Viele werden auf Mannheim schauen (Wahlkreis 275), das Oberzentrum der Region. Hier geht es um das Direktmandat – wer gewinnt? Der Bundestagsabgeordnete Stefan Rebmann (SPD), der nachgerückt ist und dann über die Liste in den Bundestag gekommen ist oder Nikolas Löbel, der den langjährigen Bundestagsabgeordneten und Direktmandatsgewinner Prof. Dr. Egon Jüttner als Kandidat abgelöst hat?
Die SPD muss sich nach wie vor warm anziehen, denn es wird sehr kalt werden. Bei der Landtagswahl 2016 ging das letzte Direktmandat der SPD im Land verloren – der unbekannte AfD-Politiker Rüdiger Klos aus Eppelheim gewann den Wahlkreis aus dem Stand. Aktuell tritt der unbekannte Robert Schmidt als Kandidat im Wahlkreis an – ein früheres SPD-Mitglied. Die Stadt ist durch die Flüchtlingskrise sehr belastet. Ein Direktmandat erscheint aussichtslos, aber ein Listenplatz könnte drin sein.
Nikolas Löbel hat gegenüber Stefan Rebmann entscheidende Vorteile – er ist Vorsitzender der Jungen Union, was ihm bei Wählern in Mannheim noch keinen Vorteil bringt. Aber er ist damit weitaus mehr in den Medien präsent. Zudem ist er Stadtrat und Vorsitzender des Kreisverbands der CDU. Er folgt als Kandidat auf den Gewinner des Direktmandats – was nur ein bedingter Vorteil ist, da Herr Professor Jüttner sich auffällig verhält, was man so interpretieren könnte, dass er seinen Nachfolger zu beschädigen versucht. Er geht volles Risiko, denn er wird nur Bundestagsabgeordneter, wenn er gewinnt, denn er steht nicht auf der Landesliste.
Die Themen Sicherheit und Ordnung in Mannheim hat Herr Löbel besetzt. FDP und Die Linke spielen keine wirklich große Rolle in der Stadt. Der grüne Bundestagsabgeordnete und Volkswirt Dr. Gerhard Schick ist zweifelsohne fachlich sehr versiert, aber auch schwer vermittelbar – Finanzthemen sind zwar sehr wichtig, aber wenig populär.
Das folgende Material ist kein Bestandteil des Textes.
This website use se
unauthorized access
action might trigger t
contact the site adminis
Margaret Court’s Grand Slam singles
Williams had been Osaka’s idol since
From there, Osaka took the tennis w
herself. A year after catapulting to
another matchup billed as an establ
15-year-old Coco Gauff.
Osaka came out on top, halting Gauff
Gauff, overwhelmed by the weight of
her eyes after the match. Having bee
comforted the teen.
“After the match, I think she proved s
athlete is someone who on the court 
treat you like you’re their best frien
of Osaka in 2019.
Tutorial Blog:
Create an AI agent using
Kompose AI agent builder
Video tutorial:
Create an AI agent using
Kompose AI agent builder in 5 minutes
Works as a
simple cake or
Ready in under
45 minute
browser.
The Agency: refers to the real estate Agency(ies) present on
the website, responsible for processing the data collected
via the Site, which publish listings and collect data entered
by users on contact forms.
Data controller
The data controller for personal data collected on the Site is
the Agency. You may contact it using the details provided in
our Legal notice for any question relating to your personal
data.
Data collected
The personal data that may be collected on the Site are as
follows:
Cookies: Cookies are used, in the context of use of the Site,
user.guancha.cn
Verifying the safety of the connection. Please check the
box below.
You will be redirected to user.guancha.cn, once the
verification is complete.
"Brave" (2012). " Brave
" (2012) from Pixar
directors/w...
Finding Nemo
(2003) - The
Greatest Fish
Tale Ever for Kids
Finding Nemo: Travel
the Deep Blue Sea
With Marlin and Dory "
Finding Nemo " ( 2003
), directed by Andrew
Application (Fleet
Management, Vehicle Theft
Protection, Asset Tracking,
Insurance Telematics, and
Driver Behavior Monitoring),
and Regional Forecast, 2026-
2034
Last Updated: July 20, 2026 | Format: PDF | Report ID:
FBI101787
Wenn Herr Löbel den Bogen nicht überspannt, hat er gute Chancen auf das Direktmandat in Mannheim – wie gesagt, es ist auch seine einzige. Ob Herr Rebmann bei den schlechten SPD-Ergebnissen Chancen auf der Liste hat, ist zumindest fraglich – aktuell gibt es 20 Bundestagsabgeordnete aus Baden-Württemberg, Herr Rebmann steht auf Listenplatz 20. Dr. Schick muss sich hingegen nicht wirklich sorgen – er steht auf Platz 3 der Landesliste und ist damit, sofern die Grünen nicht an der 5-Prozent-Hürde scheitern (was wenig wahrscheinlich ist), gewählt.
Bis zur Wahl ist noch einige Zeit hin und niemand weiß aktuell, was bis dahin noch passieren wird. Terroranschläge und steigende Kriminalität werden der AfD zuspielen. Wie sich die aktuellen Nachrichten über rechtsradikale Zirkel in der Bundeswehr auswirken werden, ist noch unklar. Sollten die Verhältnisse zur Türkei sich weiter verschlechtern, könnte das der CDU immens schaden, aber auch der SPD.
Wir gehen nach unserer Analyse davon aus, dass Dr. Angela Merkel Kanzlerin bleibt und mit der SPD eine große Koalition fortführen wird. Herr Schulz wird dort vermutlich keine Rolle spielen. Je nach Ergebnis, wird es vor allem bei der SPD Veränderungen geben. Die AfD wird voraussichtlich einziehen – ob der FDP das gelingt, ist noch offen. Die Grünen werden deutlich verlieren.
Gewählt wird am 24. September 2017. Dann ist Stichtag.